There was evidence to support the judge’s findings that the juvenile was given his Miranda warnings, consulted with his parents and an attorney, and decided not to waive his constitutional rights. The statements made in the course of the search were voluntarily made and not solicited by the police. “An unsolicited statement is admissible.” Commonwealth v. Mitchell, 35 Mass. App. Ct. 909, 911 (1993). We reject the juvenile’s *277argument that any of the police officers’ words or actions were “reasonably likely to elicit an incriminating response from the [juvenile].” Rhode Island v. Innis, supra at 301.
The judge did not commit error in denying the juvenile’s motions to suppress his statements.
Adjudications of delinquency affirmed.
One motion concerned a statement that the juvenile made at the time of his arrest, while the other motion involved statements made by the juvenile while he aided the officers who were looking for the gun.
It has been held that juveniles over fourteen years of age, in addition to receiving Miranda warnings, “should ordinarily [have] an opportunity for a meaningful consultation with a parent, interested adult, or attorney to ensure that the waiver [of the juvenile’s constitutional rights] is knowing and intelligent.” Commonwealth v. A Juvenile, 402 Mass. 275, 279 (1988).
The juvenile in this matter was fifteen years old at the time he gave his statements.
This statement was the subject of one of the motions.
The facts in Quarles are as follows. Two police officers received information from a woman who stated that she had just been raped. She described her assailant, and told them that the man had just entered a supermarket and was carrying a gun. One of the officers entered the store, located the assailant, and pursued him with a drawn gun. The officer lost sight of the man for several seconds. However, he again saw the assailant, and ordered him to stop and put his hands over his head. The officer frisked him and discovered an empty holster. The officer handcuffed the assailant and asked him where the gun was. The man nodded his head toward some empty cartons and stated, “the gun is over there.” New York v. Quarles, 467 U.S. at 651-652. The trial court suppressed the assailant’s statement as did a divided New York Court of Appeals in People v. Quarles, 58 N.Y.2d 664 (1982).

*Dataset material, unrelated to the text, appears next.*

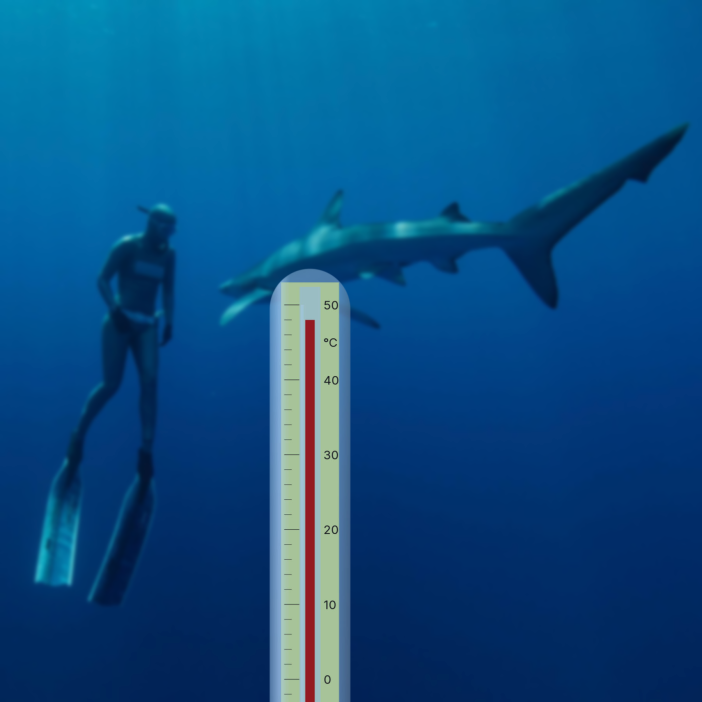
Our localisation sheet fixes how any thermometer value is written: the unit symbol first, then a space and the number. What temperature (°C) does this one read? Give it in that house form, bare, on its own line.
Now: °C 48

In reversing the lower courts, the Supreme Court carved out a “public safety” exception to the requirement that a suspect who is in custody be advised of his rights before he is interrogated. The Court ruled that in those narrow circumstances where “the need for answers to questions in a situation *274posing a threat to the public safety outweighs the need for the prophylactic rule protecting the Fifth Amendment’s privilege against self-incrimination,” it is not necessary to advise a suspect of his rights. New York v. Quarles, 467 U.S. at 657. The limited circumstances generally involve a weapon that has been left in a public area where the officers believe that it poses a danger to the public if not discovered.
The juvenile does not challenge the application of Quarles to cases involving juveniles. Other jurisdictions have applied Quarles in the juvenile context. See In re B.R., 133 III. App. 3d 946 (1985); In re J.D.F., 553 N.W.2d 585, 588 (Iowa 1996); In re A.S., 227 NJ. Super. 541 (1988).
These two statements were the subject of the juvenile’s motion.